Editor ; Moh.Nasir Tula
Jakarta, beritasulteng.id – Polda Metro Jaya berhasil mengungkap dugaan rencana penghasutan kerusuhan menjelang aksi unjuk rasa yang dijadwalkan berlangsung di Jakarta dalam waktu dekat. Dalam pengungkapan tersebut, aparat kepolisian mengamankan tiga pria berinisial BDM, TSF, dan YM, yang diduga berperan aktif menyebarkan ajakan provokatif melalui media sosial.
Dari tangan para terduga pelaku, polisi menyita sejumlah barang bukti berupa enam buah bom molotov, beberapa unit telepon genggam yang diduga digunakan sebagai sarana penghasutan, serta masker gas respirator. Barang bukti tersebut menguatkan dugaan adanya rencana tindakan anarkis yang berpotensi mengganggu keamanan dan ketertiban umum di wilayah DKI Jakarta.
Kasus ini terungkap melalui patroli siber yang dilakukan Direktorat Siber Polda Metro Jaya. Temuan tersebut selanjutnya ditindaklanjuti oleh Satuan Tugas Penegakan Hukum dengan melakukan penelusuran, pengamanan, hingga penangkapan terhadap para terduga pelaku. Polisi menduga para tersangka tidak hanya melakukan provokasi di ruang digital, tetapi juga terlibat dalam perencanaan aksi kerusuhan, termasuk pembuatan bom molotov.
Sejumlah elemen masyarakat mengecam keras tindakan tersebut karena dinilai membahayakan keselamatan publik. Koordinator LAKSI (Lembaga Advokasi Kajian Strategis Indonesia), Azmi Hidzaqi, dalam keterangan persnya kepada jaringan media di Jakarta, menyatakan dukungan penuh terhadap langkah cepat dan tegas Polda Metro Jaya.
“Langkah tegas kepolisian sangat penting untuk mencegah terjadinya kerusuhan yang dapat merugikan masyarakat luas. Tindakan provokatif dan ancaman melalui media sosial merupakan bentuk teror yang meresahkan warga,” ujar Azmi.

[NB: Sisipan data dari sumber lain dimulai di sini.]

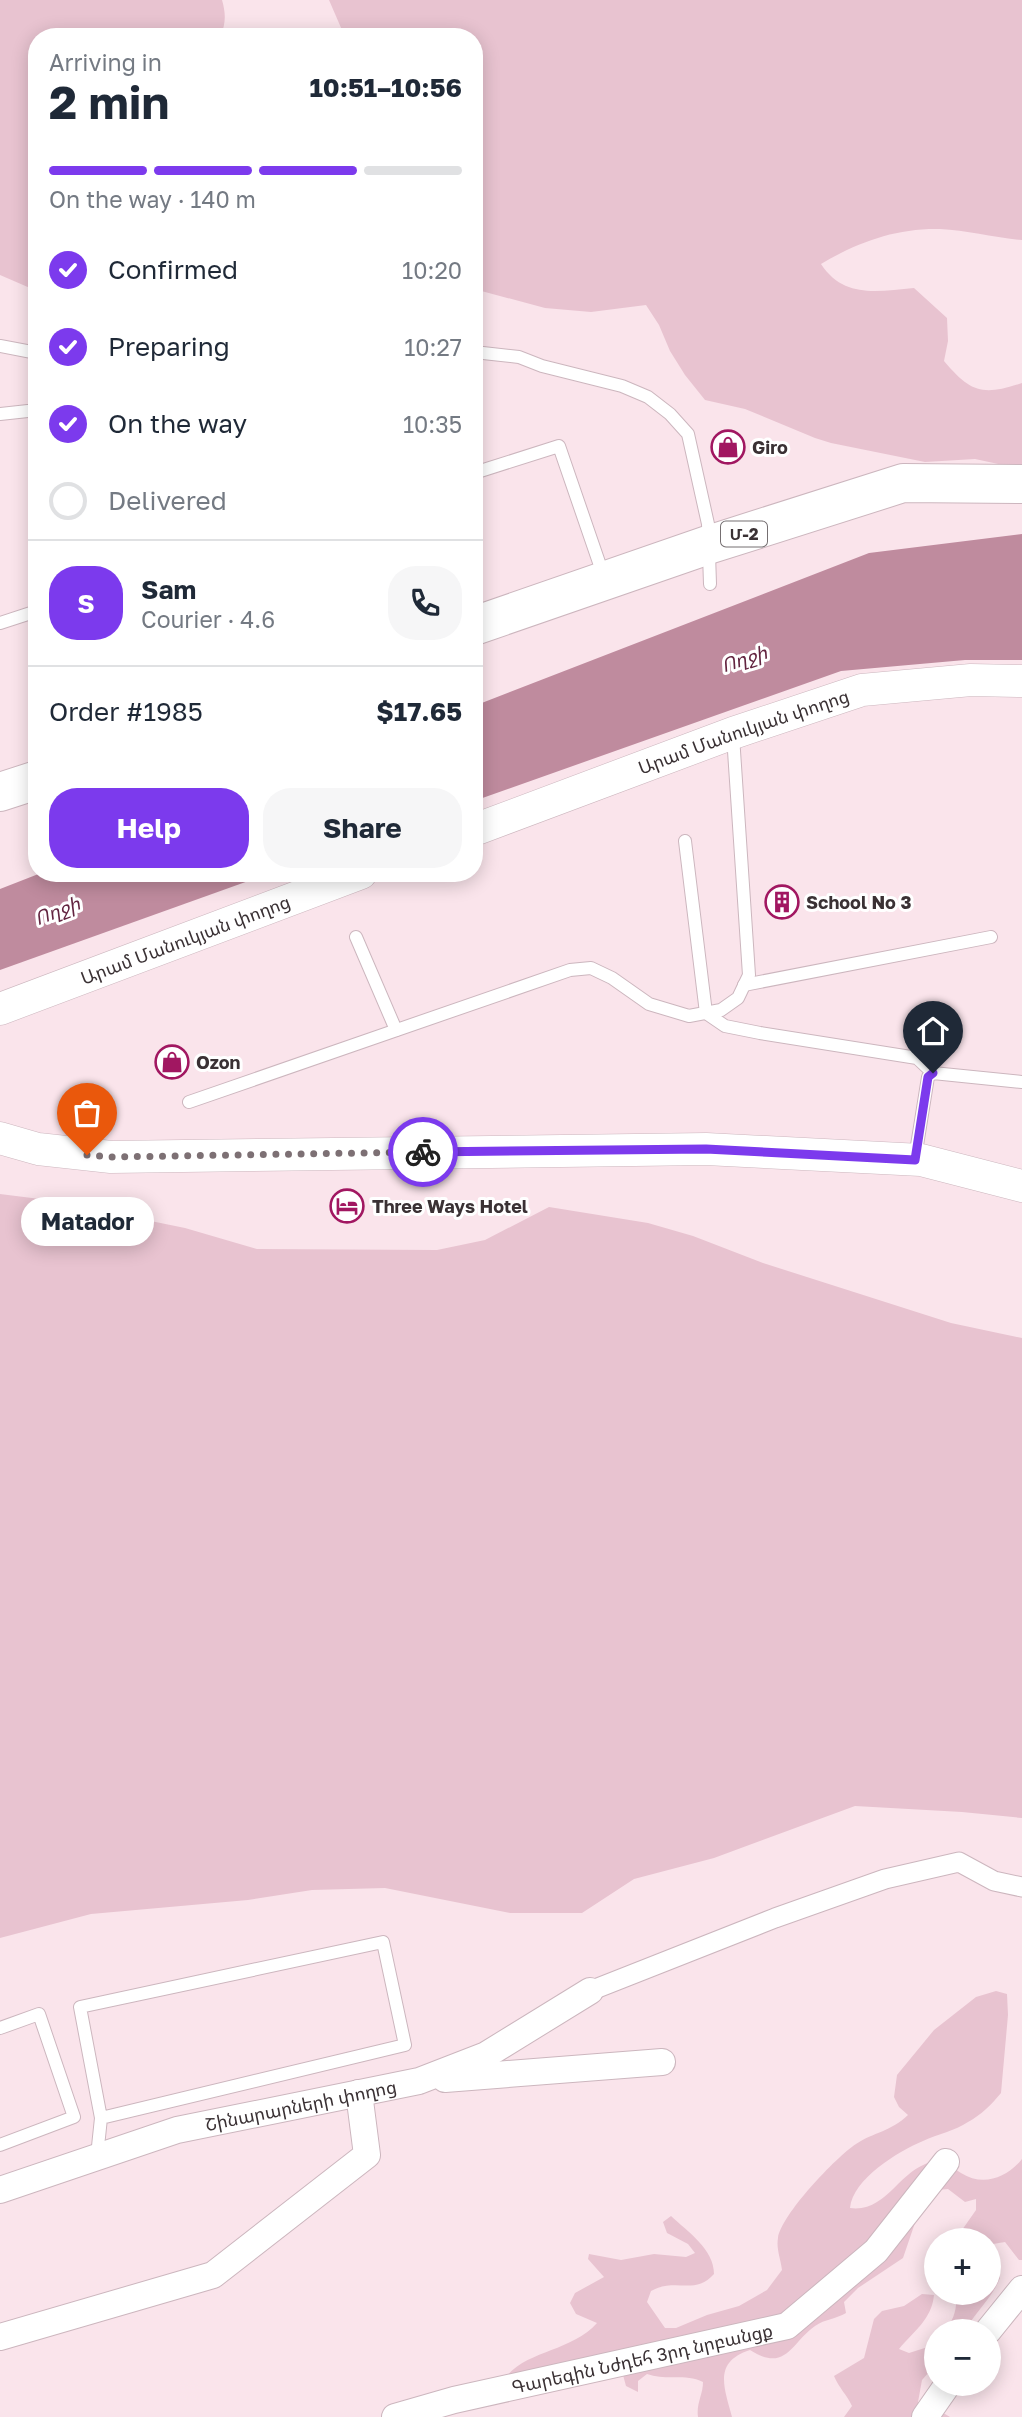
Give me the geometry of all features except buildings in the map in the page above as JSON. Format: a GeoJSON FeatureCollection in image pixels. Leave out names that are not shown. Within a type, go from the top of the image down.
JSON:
{"type":"FeatureCollection","features":[{"type":"Feature","properties":{"kind":"highway","name":"Մ-2"},"geometry":{"type":"LineString","coordinates":[[483,623],[708,545],[903,483],[1022,484]]}},
{"type":"Feature","properties":{"kind":"highway"},"geometry":{"type":"LineString","coordinates":[[0,792],[28,783]]}},
{"type":"Feature","properties":{"kind":"street","name":"Արամ Մանուկյան փողոց"},"geometry":{"type":"LineString","coordinates":[[483,827],[733,733],[862,690],[971,680],[1022,681]]}},
{"type":"Feature","properties":{"kind":"street","name":"Արամ Մանուկյան փողոց"},"geometry":{"type":"LineString","coordinates":[[3,1010],[337,882]]}},
{"type":"Feature","properties":{"kind":"street"},"geometry":{"type":"LineString","coordinates":[[0,1138],[37,1150],[111,1157],[706,1149],[915,1160],[1022,1186]]}},
{"type":"Feature","properties":{"kind":"street"},"geometry":{"type":"LineString","coordinates":[[590,1991],[775,1918],[885,1880],[959,1862],[994,1881],[1022,1887]]}},
{"type":"Feature","properties":{"kind":"street","name":"Շինարարների փողոց"},"geometry":{"type":"LineString","coordinates":[[0,2190],[177,2130],[419,2081],[486,2055],[590,1991]]}},
{"type":"Feature","properties":{"kind":"street"},"geometry":{"type":"LineString","coordinates":[[419,2081],[662,2062]]}},
{"type":"Feature","properties":{"kind":"street"},"geometry":{"type":"LineString","coordinates":[[0,2337],[214,2275],[366,2155],[359,2093]]}},
{"type":"Feature","properties":{"kind":"street","name":"Գարեգին Նժդեհ 3րդ նրբանցք"},"geometry":{"type":"LineString","coordinates":[[395,2417],[454,2400],[787,2326],[876,2251],[946,2162]]}},
{"type":"Feature","properties":{"kind":"street"},"geometry":{"type":"LineString","coordinates":[[998,2319],[1022,2289]]}},
{"type":"Feature","properties":{"kind":"street"},"geometry":{"type":"LineString","coordinates":[[925,2417],[940,2396]]}},
{"type":"Feature","properties":{"kind":"lane"},"geometry":{"type":"LineString","coordinates":[[0,346],[28,351]]}},
{"type":"Feature","properties":{"kind":"lane"},"geometry":{"type":"LineString","coordinates":[[483,353],[519,357],[542,366],[622,386],[648,397],[688,434],[708,524],[710,584]]}},
{"type":"Feature","properties":{"kind":"lane"},"geometry":{"type":"LineString","coordinates":[[0,414],[28,411]]}},
{"type":"Feature","properties":{"kind":"lane"},"geometry":{"type":"LineString","coordinates":[[483,470],[559,446],[605,580]]}},
{"type":"Feature","properties":{"kind":"lane"},"geometry":{"type":"LineString","coordinates":[[0,623],[28,614]]}},
{"type":"Feature","properties":{"kind":"lane"},"geometry":{"type":"LineString","coordinates":[[189,1102],[555,974],[591,968],[612,978],[649,1004],[689,1016],[721,1010],[738,998],[749,975],[733,733]]}},
{"type":"Feature","properties":{"kind":"lane"},"geometry":{"type":"LineString","coordinates":[[685,841],[706,1013],[725,1026],[760,1034],[917,1058],[933,1073],[1022,1082]]}},
{"type":"Feature","properties":{"kind":"lane"},"geometry":{"type":"LineString","coordinates":[[356,937],[396,1030]]}},
{"type":"Feature","properties":{"kind":"lane"},"geometry":{"type":"LineString","coordinates":[[744,985],[991,937]]}},
{"type":"Feature","properties":{"kind":"lane"},"geometry":{"type":"LineString","coordinates":[[915,1160],[928,1077],[933,1073]]}},
{"type":"Feature","properties":{"kind":"lane"},"geometry":{"type":"LineString","coordinates":[[97,2156],[101,2118],[80,2007],[383,1942],[405,2045],[101,2118]]}},
{"type":"Feature","properties":{"kind":"lane"},"geometry":{"type":"LineString","coordinates":[[0,2028],[40,2014],[74,2118],[0,2145]]}},
{"type":"Feature","properties":{"kind":"shaded area"},"geometry":{"type":"Polygon","coordinates":[[[0,0],[222,0],[223,28],[28,28],[28,287],[0,275],[0,0]]]}},
{"type":"Feature","properties":{"kind":"shaded area"},"geometry":{"type":"Polygon","coordinates":[[[329,0],[1022,0],[1022,240],[924,229],[863,243],[821,264],[840,283],[851,288],[875,291],[914,288],[947,318],[948,341],[944,361],[970,385],[978,389],[997,390],[1022,383],[1022,469],[975,459],[925,462],[831,443],[745,409],[705,400],[670,351],[659,325],[646,305],[591,312],[545,308],[483,291],[483,28],[341,28],[329,0]]]}},
{"type":"Feature","properties":{"kind":"shaded area"},"geometry":{"type":"Polygon","coordinates":[[[0,1194],[48,1200],[185,1228],[257,1249],[437,1250],[485,1240],[549,1207],[648,1223],[951,1323],[1022,1338],[1022,1818],[855,1806],[714,1858],[634,1879],[582,1913],[510,1913],[385,1888],[312,1890],[248,1900],[91,1914],[0,1938],[0,1194]]]}},
{"type":"Feature","properties":{"kind":"shaded area"},"geometry":{"type":"Polygon","coordinates":[[[996,1991],[1007,1994],[1008,2015],[1001,2093],[986,2109],[958,2128],[889,2159],[859,2187],[850,2208],[863,2208],[874,2204],[910,2173],[932,2162],[944,2163],[969,2177],[986,2180],[1009,2171],[1022,2159],[1022,2260],[1019,2260],[1005,2242],[1001,2243],[1001,2228],[963,2228],[976,2210],[976,2199],[965,2202],[948,2189],[937,2190],[917,2217],[903,2258],[858,2288],[844,2302],[846,2313],[815,2326],[780,2357],[762,2356],[750,2350],[730,2361],[724,2377],[724,2386],[732,2417],[698,2417],[703,2382],[647,2374],[638,2381],[638,2392],[626,2386],[620,2364],[503,2381],[522,2363],[574,2340],[597,2323],[576,2314],[570,2303],[575,2293],[604,2277],[588,2259],[589,2254],[621,2260],[654,2254],[686,2257],[695,2253],[688,2244],[667,2233],[663,2222],[671,2216],[705,2249],[713,2265],[714,2274],[700,2284],[660,2287],[651,2291],[647,2302],[665,2328],[676,2328],[739,2306],[767,2290],[782,2270],[778,2238],[789,2215],[823,2173],[847,2151],[908,2115],[899,2107],[894,2097],[897,2075],[934,2030],[976,1997],[996,1991]]]}},
{"type":"Feature","properties":{"kind":"shaded area"},"geometry":{"type":"Polygon","coordinates":[[[922,2294],[924,2305],[932,2305],[921,2325],[899,2349],[909,2353],[924,2348],[924,2378],[918,2402],[924,2411],[950,2417],[844,2417],[852,2406],[834,2376],[864,2358],[874,2319],[882,2311],[904,2306],[922,2294]]]}},
{"type":"Feature","properties":{"kind":"shaded area"},"geometry":{"type":"Polygon","coordinates":[[[983,2305],[973,2319],[952,2319],[956,2307],[983,2305]]]}},
{"type":"Feature","properties":{"kind":"water","name":"Ողջի"},"geometry":{"type":"Polygon","coordinates":[[[1022,534],[1022,660],[965,660],[841,671],[483,798],[483,703],[869,553],[1022,534]]]}},
{"type":"Feature","properties":{"kind":"water","name":"Ողջի"},"geometry":{"type":"Polygon","coordinates":[[[28,878],[28,882],[246,882],[0,970],[0,889],[28,878]]]}},
{"type":"Feature","properties":{"kind":"way so far"},"geometry":{"type":"LineString","coordinates":[[87,1155],[111,1157],[423,1152]]}},
{"type":"Feature","properties":{"kind":"place","name":"Giro"},"geometry":{"type":"Point","coordinates":[728,447]}},
{"type":"Feature","properties":{"kind":"place","name":"School No 3"},"geometry":{"type":"Point","coordinates":[782,902]}},
{"type":"Feature","properties":{"kind":"place","name":"Ozon"},"geometry":{"type":"Point","coordinates":[172,1062]}},
{"type":"Feature","properties":{"kind":"place","name":"Matador"},"geometry":{"type":"Point","coordinates":[87,1155]}},
{"type":"Feature","properties":{"kind":"place","name":"Three Ways Hotel"},"geometry":{"type":"Point","coordinates":[347,1206]}},
{"type":"Feature","properties":{"kind":"route"},"geometry":{"type":"LineString","coordinates":[[423,1152],[706,1149],[915,1160],[928,1077],[933,1073]]}}]}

Azmi juga memberikan apresiasi kepada Kapolda Metro Jaya Irjen Pol. Asep Edi Suheri, S.I.K., M.Si., beserta jajaran, yang dinilai berhasil menjaga stabilitas keamanan serta melindungi masyarakat dari potensi gangguan kamtibmas.

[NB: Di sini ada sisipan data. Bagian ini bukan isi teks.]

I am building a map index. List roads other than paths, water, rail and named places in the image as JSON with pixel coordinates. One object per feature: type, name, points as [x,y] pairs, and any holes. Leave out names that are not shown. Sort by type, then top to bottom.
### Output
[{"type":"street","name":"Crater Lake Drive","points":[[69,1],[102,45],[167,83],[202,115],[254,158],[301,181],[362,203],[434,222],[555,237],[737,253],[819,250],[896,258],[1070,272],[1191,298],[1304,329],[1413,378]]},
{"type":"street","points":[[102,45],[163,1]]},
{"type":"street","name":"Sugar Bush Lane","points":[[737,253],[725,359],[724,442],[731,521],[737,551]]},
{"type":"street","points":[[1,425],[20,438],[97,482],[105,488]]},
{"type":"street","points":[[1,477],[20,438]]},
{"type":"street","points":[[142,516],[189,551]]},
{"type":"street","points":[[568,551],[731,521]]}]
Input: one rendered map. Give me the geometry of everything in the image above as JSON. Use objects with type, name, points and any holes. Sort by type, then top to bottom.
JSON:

Lebih lanjut, Azmi menegaskan bahwa kebebasan menyampaikan pendapat di muka umum merupakan hak konstitusional warga negara, namun harus dilaksanakan secara damai dan bertanggung jawab.
“Demonstrasi adalah hak rakyat yang dijamin undang-undang. Namun apabila terdapat oknum yang memprovokasi kekerasan, merusak fasilitas umum, atau mengganggu keamanan masyarakat, maka itu sudah masuk ranah tindak pidana dan harus diproses secara hukum,” tegasnya.
Menurutnya, dukungan publik terhadap kinerja Polda Metro Jaya saat ini cukup besar. Elemen masyarakat juga menyatakan kesiapan untuk bersinergi dengan aparat kepolisian guna menciptakan suasana yang aman, tertib, dan kondusif di Ibu Kota.
“Atas nama masyarakat sipil, kami mengucapkan terima kasih kepada jajaran Polda Metro Jaya yang terus sigap dan profesional dalam menjaga keamanan Jakarta,” pungkas Azmi.